Dataset entries
┄┄┄┄┄┄┄┄┄┄

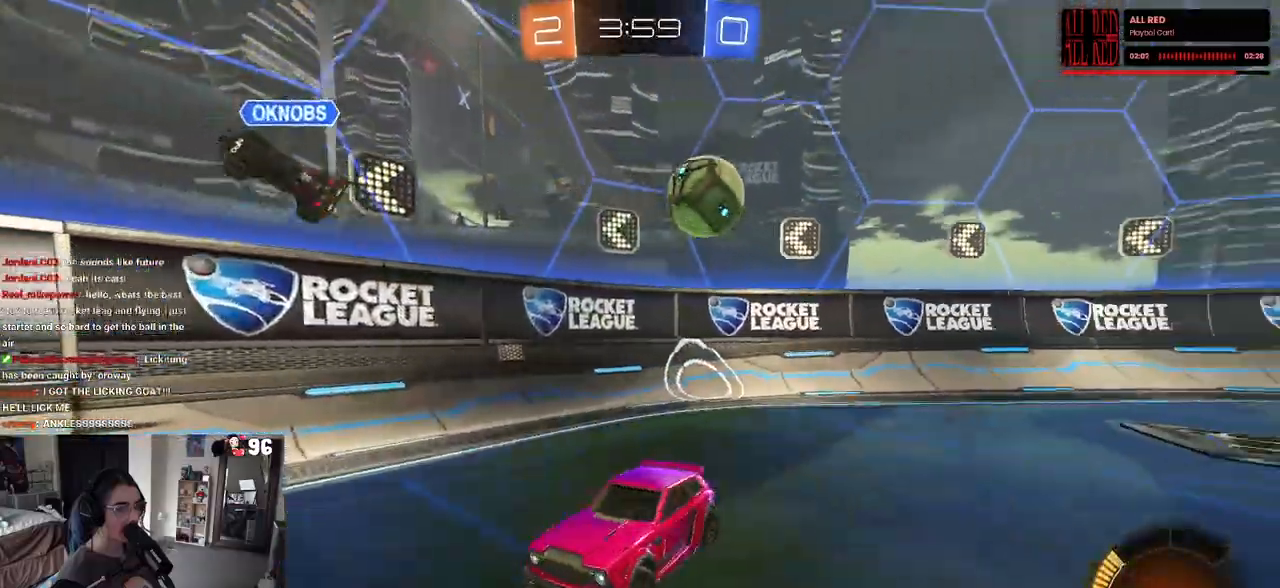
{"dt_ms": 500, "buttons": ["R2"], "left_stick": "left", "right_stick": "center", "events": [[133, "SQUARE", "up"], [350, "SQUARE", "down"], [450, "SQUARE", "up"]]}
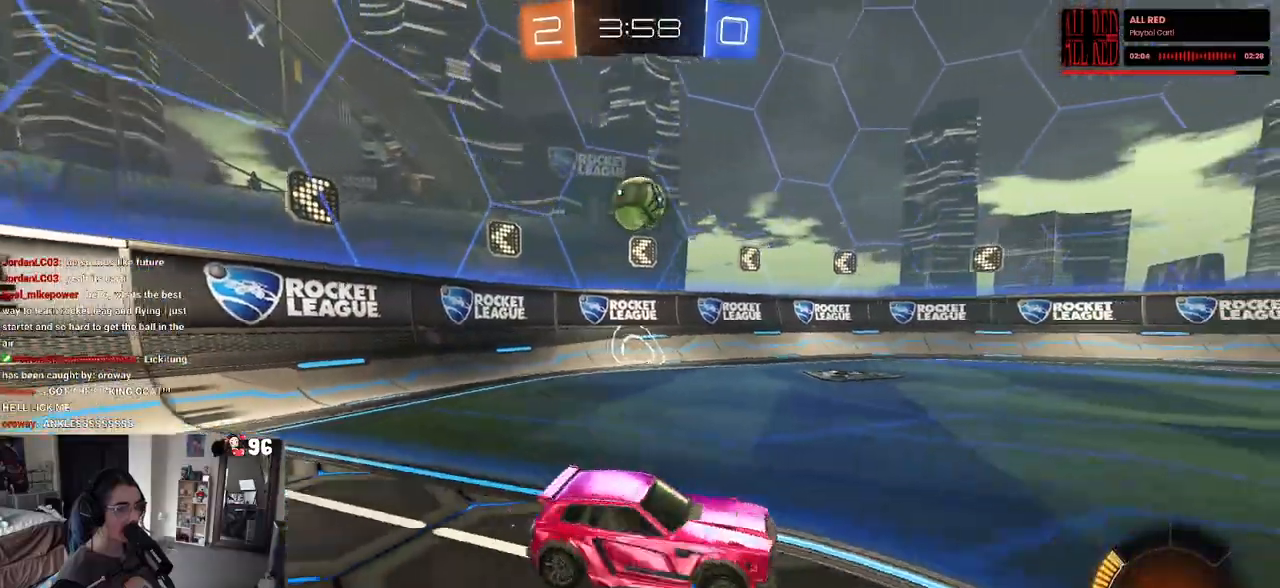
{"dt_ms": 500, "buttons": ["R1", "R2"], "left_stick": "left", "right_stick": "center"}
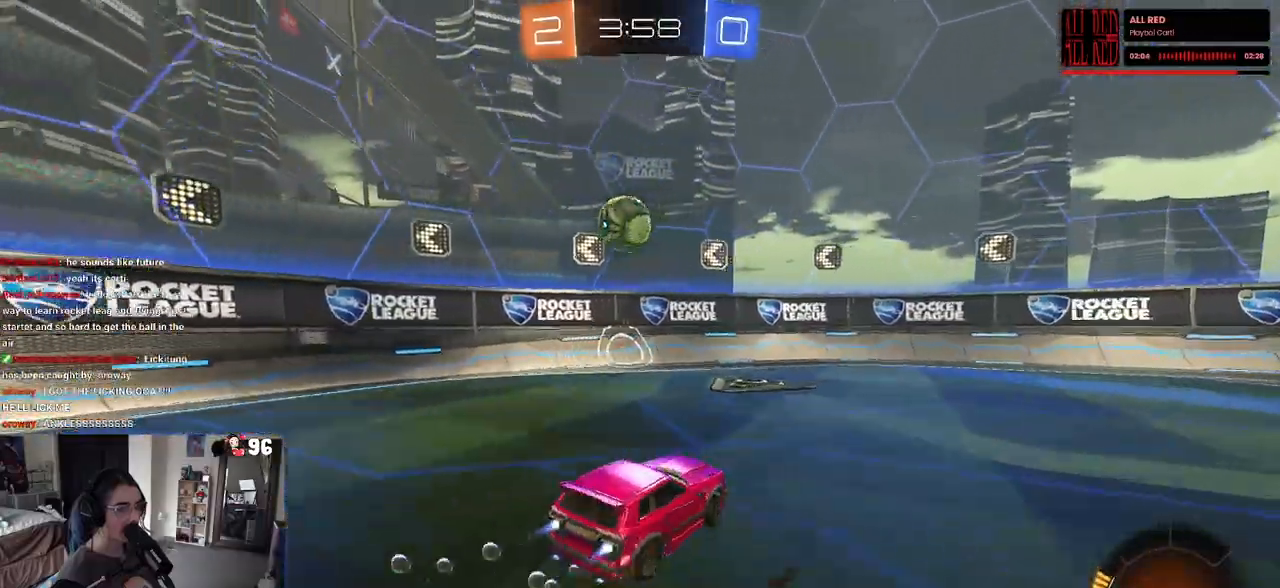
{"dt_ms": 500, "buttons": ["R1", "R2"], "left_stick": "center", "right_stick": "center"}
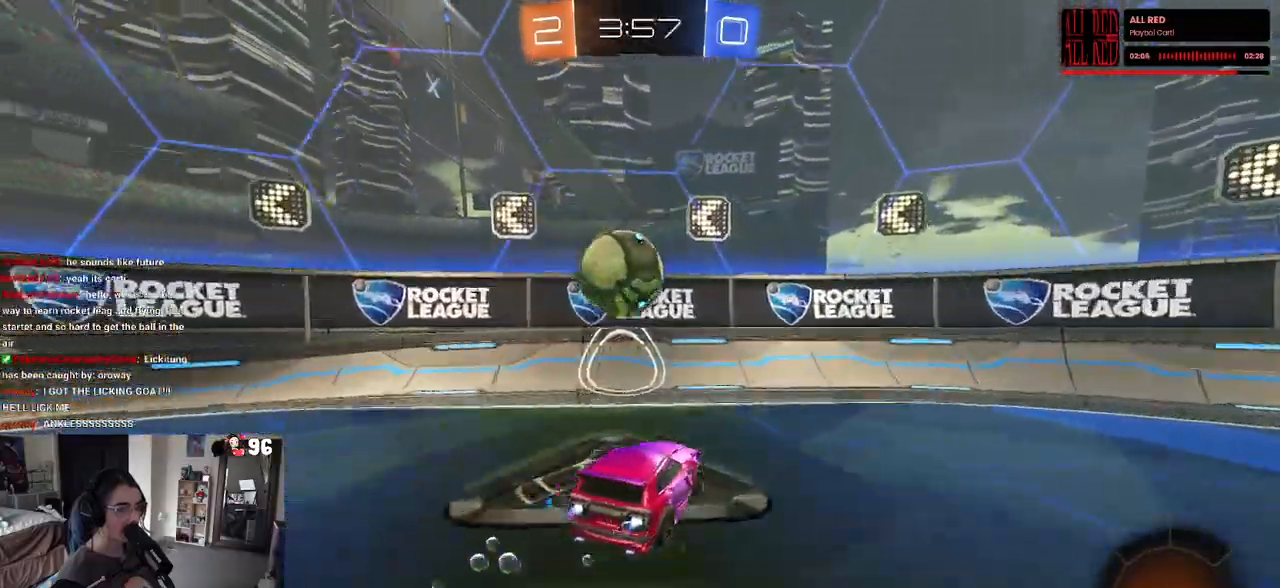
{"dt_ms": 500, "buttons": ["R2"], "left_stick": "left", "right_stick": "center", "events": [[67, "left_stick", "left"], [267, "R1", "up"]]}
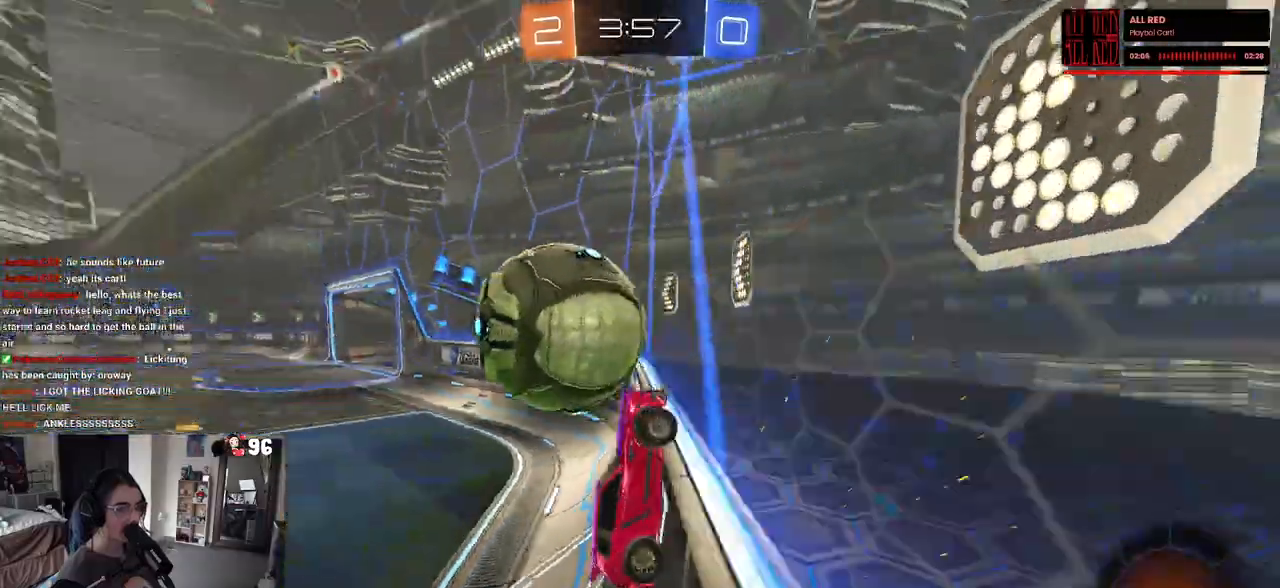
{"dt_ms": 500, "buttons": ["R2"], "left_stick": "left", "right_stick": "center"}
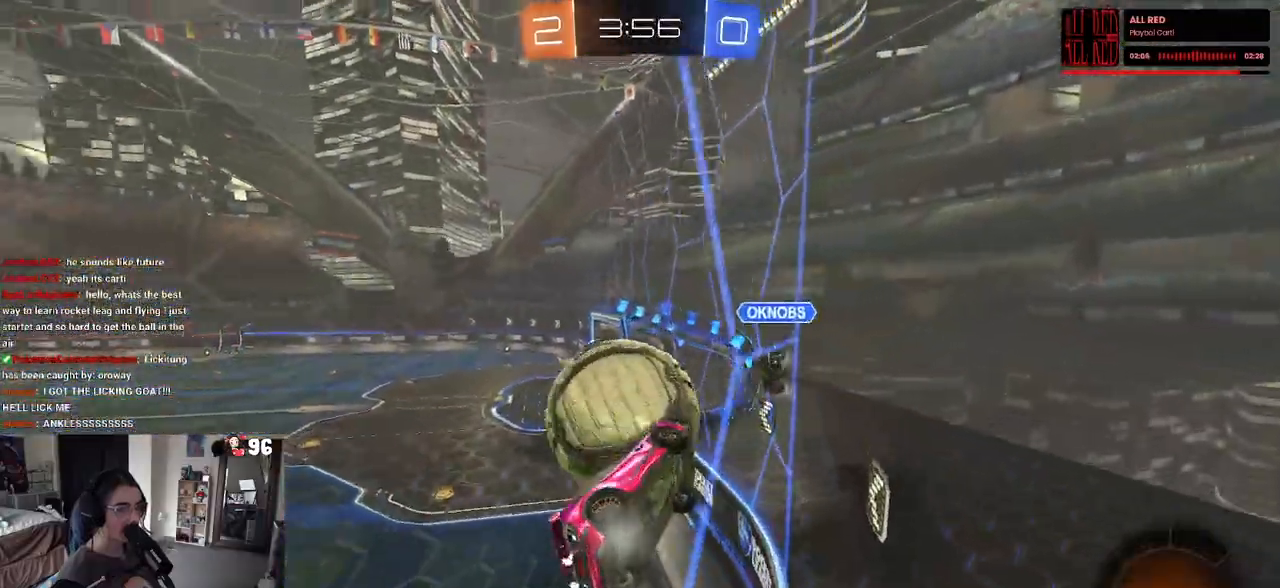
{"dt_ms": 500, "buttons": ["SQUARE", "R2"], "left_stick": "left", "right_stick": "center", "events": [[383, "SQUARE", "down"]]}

┄┄┄┄┄┄┄┄┄┄

__Exercise requirements__.
Look through the records for the word "events". Every line that has it should be copied.

__Reply__.
{"dt_ms": 500, "buttons": ["R2"], "left_stick": "left", "right_stick": "center", "events": [[133, "SQUARE", "up"], [350, "SQUARE", "down"], [450, "SQUARE", "up"]]}
{"dt_ms": 500, "buttons": ["R2"], "left_stick": "left", "right_stick": "center", "events": [[67, "left_stick", "left"], [267, "R1", "up"]]}
{"dt_ms": 500, "buttons": ["SQUARE", "R2"], "left_stick": "left", "right_stick": "center", "events": [[383, "SQUARE", "down"]]}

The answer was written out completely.